### Task requirements
Rewrite the lines of every item with "common name" changed to "vernacular name", keeping everything else the same. Omit the pictures from your answer.

### Entries supplied
◇ ◇ ◇ ◇ ◇

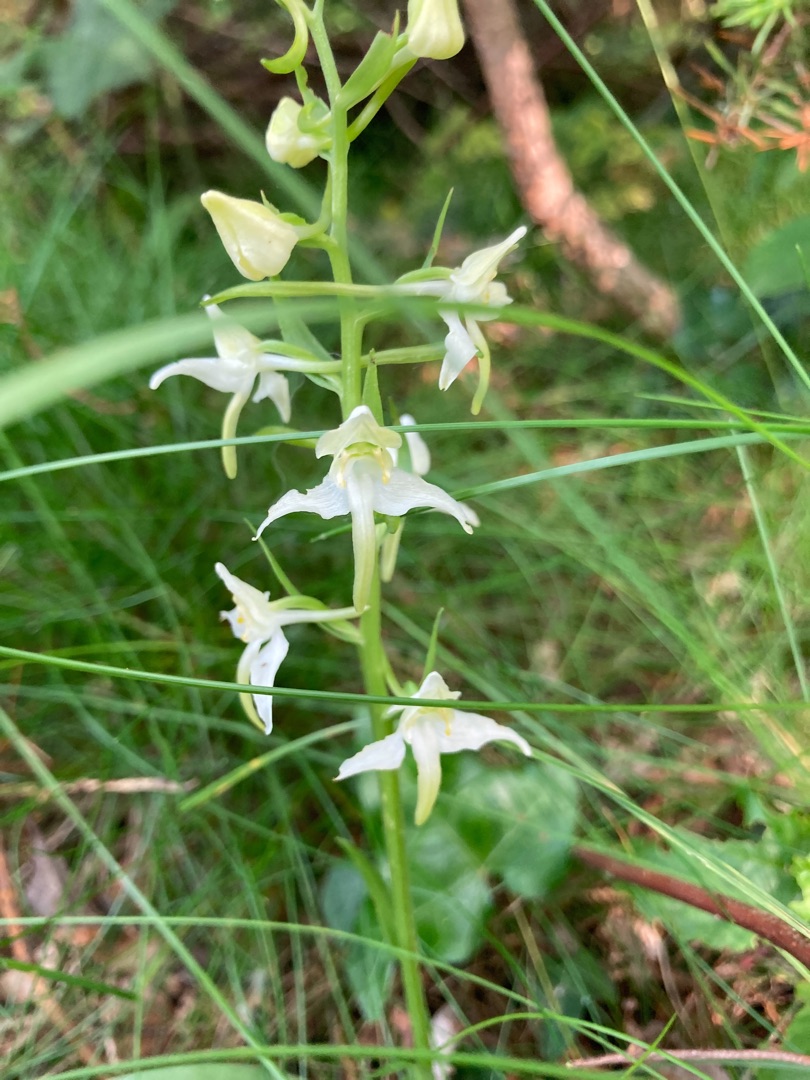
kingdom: Plantae
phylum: Tracheophyta
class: Liliopsida
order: Asparagales
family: Orchidaceae
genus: Platanthera
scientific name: Platanthera chlorantha
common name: Skov-gøgelilje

◇ ◇ ◇ ◇ ◇

### Full output
kingdom: Plantae
phylum: Tracheophyta
class: Liliopsida
order: Asparagales
family: Orchidaceae
genus: Platanthera
scientific name: Platanthera chlorantha
vernacular name: Skov-gøgelilje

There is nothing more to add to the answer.